Task brief:
A complete, exact retyping of the data below is required.
*** Data records ***
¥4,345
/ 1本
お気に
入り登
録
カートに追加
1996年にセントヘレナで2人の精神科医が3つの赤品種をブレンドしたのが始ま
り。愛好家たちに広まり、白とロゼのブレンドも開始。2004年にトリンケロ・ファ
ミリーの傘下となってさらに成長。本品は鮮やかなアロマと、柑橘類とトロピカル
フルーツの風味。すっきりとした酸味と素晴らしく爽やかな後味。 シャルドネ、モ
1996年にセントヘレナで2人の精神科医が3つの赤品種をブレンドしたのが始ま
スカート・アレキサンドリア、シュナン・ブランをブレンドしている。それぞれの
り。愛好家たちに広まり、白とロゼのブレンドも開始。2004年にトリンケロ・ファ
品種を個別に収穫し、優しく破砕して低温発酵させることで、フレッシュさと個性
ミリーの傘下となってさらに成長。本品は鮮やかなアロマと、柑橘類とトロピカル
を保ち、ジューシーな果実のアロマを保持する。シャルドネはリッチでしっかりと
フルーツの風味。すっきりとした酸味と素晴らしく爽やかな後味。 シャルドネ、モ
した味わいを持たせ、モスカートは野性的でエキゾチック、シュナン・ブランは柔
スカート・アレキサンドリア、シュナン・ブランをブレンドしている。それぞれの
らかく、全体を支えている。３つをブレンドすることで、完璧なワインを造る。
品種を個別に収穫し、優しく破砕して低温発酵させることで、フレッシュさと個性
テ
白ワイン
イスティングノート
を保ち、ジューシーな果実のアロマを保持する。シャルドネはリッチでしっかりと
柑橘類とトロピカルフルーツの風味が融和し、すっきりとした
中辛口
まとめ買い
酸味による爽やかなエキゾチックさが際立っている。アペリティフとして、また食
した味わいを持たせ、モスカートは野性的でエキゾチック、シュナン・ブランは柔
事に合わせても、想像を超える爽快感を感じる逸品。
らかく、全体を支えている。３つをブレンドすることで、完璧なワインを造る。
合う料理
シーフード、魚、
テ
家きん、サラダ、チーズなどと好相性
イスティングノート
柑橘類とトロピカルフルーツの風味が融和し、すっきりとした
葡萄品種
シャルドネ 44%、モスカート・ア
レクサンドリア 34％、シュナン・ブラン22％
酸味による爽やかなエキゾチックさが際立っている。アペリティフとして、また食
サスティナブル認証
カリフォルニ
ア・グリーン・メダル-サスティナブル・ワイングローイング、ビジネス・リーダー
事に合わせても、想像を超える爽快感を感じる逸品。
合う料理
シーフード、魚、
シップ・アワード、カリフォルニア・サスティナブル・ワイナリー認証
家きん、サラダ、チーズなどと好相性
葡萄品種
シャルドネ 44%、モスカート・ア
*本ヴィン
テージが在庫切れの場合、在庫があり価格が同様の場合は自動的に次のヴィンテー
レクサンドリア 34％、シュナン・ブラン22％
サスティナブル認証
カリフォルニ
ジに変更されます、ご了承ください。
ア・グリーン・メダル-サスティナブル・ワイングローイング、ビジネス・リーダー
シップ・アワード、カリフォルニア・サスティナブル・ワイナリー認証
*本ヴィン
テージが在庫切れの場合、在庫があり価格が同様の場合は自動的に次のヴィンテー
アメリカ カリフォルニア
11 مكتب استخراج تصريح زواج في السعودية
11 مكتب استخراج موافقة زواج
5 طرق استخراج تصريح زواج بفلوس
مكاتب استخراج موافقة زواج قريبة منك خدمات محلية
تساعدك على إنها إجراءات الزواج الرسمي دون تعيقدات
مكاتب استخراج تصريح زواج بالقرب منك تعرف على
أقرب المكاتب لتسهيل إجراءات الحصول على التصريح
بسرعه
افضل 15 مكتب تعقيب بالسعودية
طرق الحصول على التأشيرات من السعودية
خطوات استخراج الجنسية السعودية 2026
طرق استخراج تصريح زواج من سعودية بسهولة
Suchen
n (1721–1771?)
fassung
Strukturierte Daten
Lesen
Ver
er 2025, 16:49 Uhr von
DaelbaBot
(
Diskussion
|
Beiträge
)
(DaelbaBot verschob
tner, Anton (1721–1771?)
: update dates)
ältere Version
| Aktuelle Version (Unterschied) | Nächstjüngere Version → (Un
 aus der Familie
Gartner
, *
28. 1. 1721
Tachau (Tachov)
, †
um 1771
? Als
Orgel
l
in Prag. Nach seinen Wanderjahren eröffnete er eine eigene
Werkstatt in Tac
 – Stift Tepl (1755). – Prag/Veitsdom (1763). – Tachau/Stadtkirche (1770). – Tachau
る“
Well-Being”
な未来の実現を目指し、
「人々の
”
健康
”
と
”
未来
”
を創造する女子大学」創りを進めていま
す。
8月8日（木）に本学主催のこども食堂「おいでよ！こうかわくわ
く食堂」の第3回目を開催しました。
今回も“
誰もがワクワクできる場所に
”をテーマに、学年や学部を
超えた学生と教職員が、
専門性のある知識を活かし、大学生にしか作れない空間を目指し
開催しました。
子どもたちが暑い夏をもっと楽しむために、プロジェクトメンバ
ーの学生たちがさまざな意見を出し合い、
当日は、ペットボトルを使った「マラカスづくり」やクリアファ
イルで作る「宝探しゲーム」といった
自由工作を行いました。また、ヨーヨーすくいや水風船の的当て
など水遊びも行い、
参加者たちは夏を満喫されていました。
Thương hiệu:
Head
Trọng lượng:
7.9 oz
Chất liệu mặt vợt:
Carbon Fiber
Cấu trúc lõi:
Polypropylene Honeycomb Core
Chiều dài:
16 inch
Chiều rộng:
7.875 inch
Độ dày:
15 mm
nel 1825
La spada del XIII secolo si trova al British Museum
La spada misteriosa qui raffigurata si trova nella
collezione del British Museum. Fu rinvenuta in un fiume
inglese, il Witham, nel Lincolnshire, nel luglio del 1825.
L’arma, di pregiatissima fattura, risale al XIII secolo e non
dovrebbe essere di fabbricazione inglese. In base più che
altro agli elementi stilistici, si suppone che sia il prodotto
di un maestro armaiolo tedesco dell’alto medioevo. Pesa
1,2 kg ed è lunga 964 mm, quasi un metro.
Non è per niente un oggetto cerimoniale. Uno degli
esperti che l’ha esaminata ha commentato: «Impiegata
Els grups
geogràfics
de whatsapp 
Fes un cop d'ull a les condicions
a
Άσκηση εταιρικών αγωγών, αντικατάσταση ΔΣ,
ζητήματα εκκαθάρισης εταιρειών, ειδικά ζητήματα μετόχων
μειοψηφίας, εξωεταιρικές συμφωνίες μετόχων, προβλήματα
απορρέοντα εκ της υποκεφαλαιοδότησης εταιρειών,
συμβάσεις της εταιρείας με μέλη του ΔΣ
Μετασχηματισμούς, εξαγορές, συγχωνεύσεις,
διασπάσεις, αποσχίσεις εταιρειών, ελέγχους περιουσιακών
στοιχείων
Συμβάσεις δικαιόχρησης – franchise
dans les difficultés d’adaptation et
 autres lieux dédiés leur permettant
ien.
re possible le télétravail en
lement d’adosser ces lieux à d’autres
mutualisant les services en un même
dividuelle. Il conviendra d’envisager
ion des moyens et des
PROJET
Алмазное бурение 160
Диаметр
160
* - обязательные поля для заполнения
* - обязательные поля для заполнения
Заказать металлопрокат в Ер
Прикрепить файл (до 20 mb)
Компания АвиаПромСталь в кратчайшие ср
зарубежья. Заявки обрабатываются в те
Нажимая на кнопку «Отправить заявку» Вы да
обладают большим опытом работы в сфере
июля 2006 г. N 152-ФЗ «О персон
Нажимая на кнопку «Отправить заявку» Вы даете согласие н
*** End of Data records ***
Solution to the exercise:
¥4,345
/ 1本
お気に
入り登
録
カートに追加
1996年にセントヘレナで2人の精神科医が3つの赤品種をブレンドしたのが始ま
り。愛好家たちに広まり、白とロゼのブレンドも開始。2004年にトリンケロ・ファ
ミリーの傘下となってさらに成長。本品は鮮やかなアロマと、柑橘類とトロピカル
フルーツの風味。すっきりとした酸味と素晴らしく爽やかな後味。 シャルドネ、モ
1996年にセントヘレナで2人の精神科医が3つの赤品種をブレンドしたのが始ま
スカート・アレキサンドリア、シュナン・ブランをブレンドしている。それぞれの
り。愛好家たちに広まり、白とロゼのブレンドも開始。2004年にトリンケロ・ファ
品種を個別に収穫し、優しく破砕して低温発酵させることで、フレッシュさと個性
ミリーの傘下となってさらに成長。本品は鮮やかなアロマと、柑橘類とトロピカル
を保ち、ジューシーな果実のアロマを保持する。シャルドネはリッチでしっかりと
フルーツの風味。すっきりとした酸味と素晴らしく爽やかな後味。 シャルドネ、モ
した味わいを持たせ、モスカートは野性的でエキゾチック、シュナン・ブランは柔
スカート・アレキサンドリア、シュナン・ブランをブレンドしている。それぞれの
らかく、全体を支えている。３つをブレンドすることで、完璧なワインを造る。
品種を個別に収穫し、優しく破砕して低温発酵させることで、フレッシュさと個性
テ
白ワイン
イスティングノート
を保ち、ジューシーな果実のアロマを保持する。シャルドネはリッチでしっかりと
柑橘類とトロピカルフルーツの風味が融和し、すっきりとした
中辛口
まとめ買い
酸味による爽やかなエキゾチックさが際立っている。アペリティフとして、また食
した味わいを持たせ、モスカートは野性的でエキゾチック、シュナン・ブランは柔
事に合わせても、想像を超える爽快感を感じる逸品。
らかく、全体を支えている。３つをブレンドすることで、完璧なワインを造る。
合う料理
シーフード、魚、
テ
家きん、サラダ、チーズなどと好相性
イスティングノート
柑橘類とトロピカルフルーツの風味が融和し、すっきりとした
葡萄品種
シャルドネ 44%、モスカート・ア
レクサンドリア 34％、シュナン・ブラン22％
酸味による爽やかなエキゾチックさが際立っている。アペリティフとして、また食
サスティナブル認証
カリフォルニ
ア・グリーン・メダル-サスティナブル・ワイングローイング、ビジネス・リーダー
事に合わせても、想像を超える爽快感を感じる逸品。
合う料理
シーフード、魚、
シップ・アワード、カリフォルニア・サスティナブル・ワイナリー認証
家きん、サラダ、チーズなどと好相性
葡萄品種
シャルドネ 44%、モスカート・ア
*本ヴィン
テージが在庫切れの場合、在庫があり価格が同様の場合は自動的に次のヴィンテー
レクサンドリア 34％、シュナン・ブラン22％
サスティナブル認証
カリフォルニ
ジに変更されます、ご了承ください。
ア・グリーン・メダル-サスティナブル・ワイングローイング、ビジネス・リーダー
シップ・アワード、カリフォルニア・サスティナブル・ワイナリー認証
*本ヴィン
テージが在庫切れの場合、在庫があり価格が同様の場合は自動的に次のヴィンテー
アメリカ カリフォルニア
11 مكتب استخراج تصريح زواج في السعودية
11 مكتب استخراج موافقة زواج
5 طرق استخراج تصريح زواج بفلوس
مكاتب استخراج موافقة زواج قريبة منك خدمات محلية
تساعدك على إنها إجراءات الزواج الرسمي دون تعيقدات
مكاتب استخراج تصريح زواج بالقرب منك تعرف على
أقرب المكاتب لتسهيل إجراءات الحصول على التصريح
بسرعه
افضل 15 مكتب تعقيب بالسعودية
طرق الحصول على التأشيرات من السعودية
خطوات استخراج الجنسية السعودية 2026
طرق استخراج تصريح زواج من سعودية بسهولة
Suchen
n (1721–1771?)
fassung
Strukturierte Daten
Lesen
Ver
er 2025, 16:49 Uhr von
DaelbaBot
(
Diskussion
|
Beiträge
)
(DaelbaBot verschob
tner, Anton (1721–1771?)
: update dates)
ältere Version
| Aktuelle Version (Unterschied) | Nächstjüngere Version → (Un
 aus der Familie
Gartner
, *
28. 1. 1721
Tachau (Tachov)
, †
um 1771
? Als
Orgel
l
in Prag. Nach seinen Wanderjahren eröffnete er eine eigene
Werkstatt in Tac
 – Stift Tepl (1755). – Prag/Veitsdom (1763). – Tachau/Stadtkirche (1770). – Tachau
る“
Well-Being”
な未来の実現を目指し、
「人々の
”
健康
”
と
”
未来
”
を創造する女子大学」創りを進めていま
す。
8月8日（木）に本学主催のこども食堂「おいでよ！こうかわくわ
く食堂」の第3回目を開催しました。
今回も“
誰もがワクワクできる場所に
”をテーマに、学年や学部を
超えた学生と教職員が、
専門性のある知識を活かし、大学生にしか作れない空間を目指し
開催しました。
子どもたちが暑い夏をもっと楽しむために、プロジェクトメンバ
ーの学生たちがさまざな意見を出し合い、
当日は、ペットボトルを使った「マラカスづくり」やクリアファ
イルで作る「宝探しゲーム」といった
自由工作を行いました。また、ヨーヨーすくいや水風船の的当て
など水遊びも行い、
参加者たちは夏を満喫されていました。
Thương hiệu:
Head
Trọng lượng:
7.9 oz
Chất liệu mặt vợt:
Carbon Fiber
Cấu trúc lõi:
Polypropylene Honeycomb Core
Chiều dài:
16 inch
Chiều rộng:
7.875 inch
Độ dày:
15 mm
nel 1825
La spada del XIII secolo si trova al British Museum
La spada misteriosa qui raffigurata si trova nella
collezione del British Museum. Fu rinvenuta in un fiume
inglese, il Witham, nel Lincolnshire, nel luglio del 1825.
L’arma, di pregiatissima fattura, risale al XIII secolo e non
dovrebbe essere di fabbricazione inglese. In base più che
altro agli elementi stilistici, si suppone che sia il prodotto
di un maestro armaiolo tedesco dell’alto medioevo. Pesa
1,2 kg ed è lunga 964 mm, quasi un metro.
Non è per niente un oggetto cerimoniale. Uno degli
esperti che l’ha esaminata ha commentato: «Impiegata
Els grups
geogràfics
de whatsapp 
Fes un cop d'ull a les condicions
a
Άσκηση εταιρικών αγωγών, αντικατάσταση ΔΣ,
ζητήματα εκκαθάρισης εταιρειών, ειδικά ζητήματα μετόχων
μειοψηφίας, εξωεταιρικές συμφωνίες μετόχων, προβλήματα
απορρέοντα εκ της υποκεφαλαιοδότησης εταιρειών,
συμβάσεις της εταιρείας με μέλη του ΔΣ
Μετασχηματισμούς, εξαγορές, συγχωνεύσεις,
διασπάσεις, αποσχίσεις εταιρειών, ελέγχους περιουσιακών
στοιχείων
Συμβάσεις δικαιόχρησης – franchise
dans les difficultés d’adaptation et
 autres lieux dédiés leur permettant
ien.
re possible le télétravail en
lement d’adosser ces lieux à d’autres
mutualisant les services en un même
dividuelle. Il conviendra d’envisager
ion des moyens et des
PROJET
Алмазное бурение 160
Диаметр
160
* - обязательные поля для заполнения
* - обязательные поля для заполнения
Заказать металлопрокат в Ер
Прикрепить файл (до 20 mb)
Компания АвиаПромСталь в кратчайшие ср
зарубежья. Заявки обрабатываются в те
Нажимая на кнопку «Отправить заявку» Вы да
обладают большим опытом работы в сфере
июля 2006 г. N 152-ФЗ «О персон
Нажимая на кнопку «Отправить заявку» Вы даете согласие н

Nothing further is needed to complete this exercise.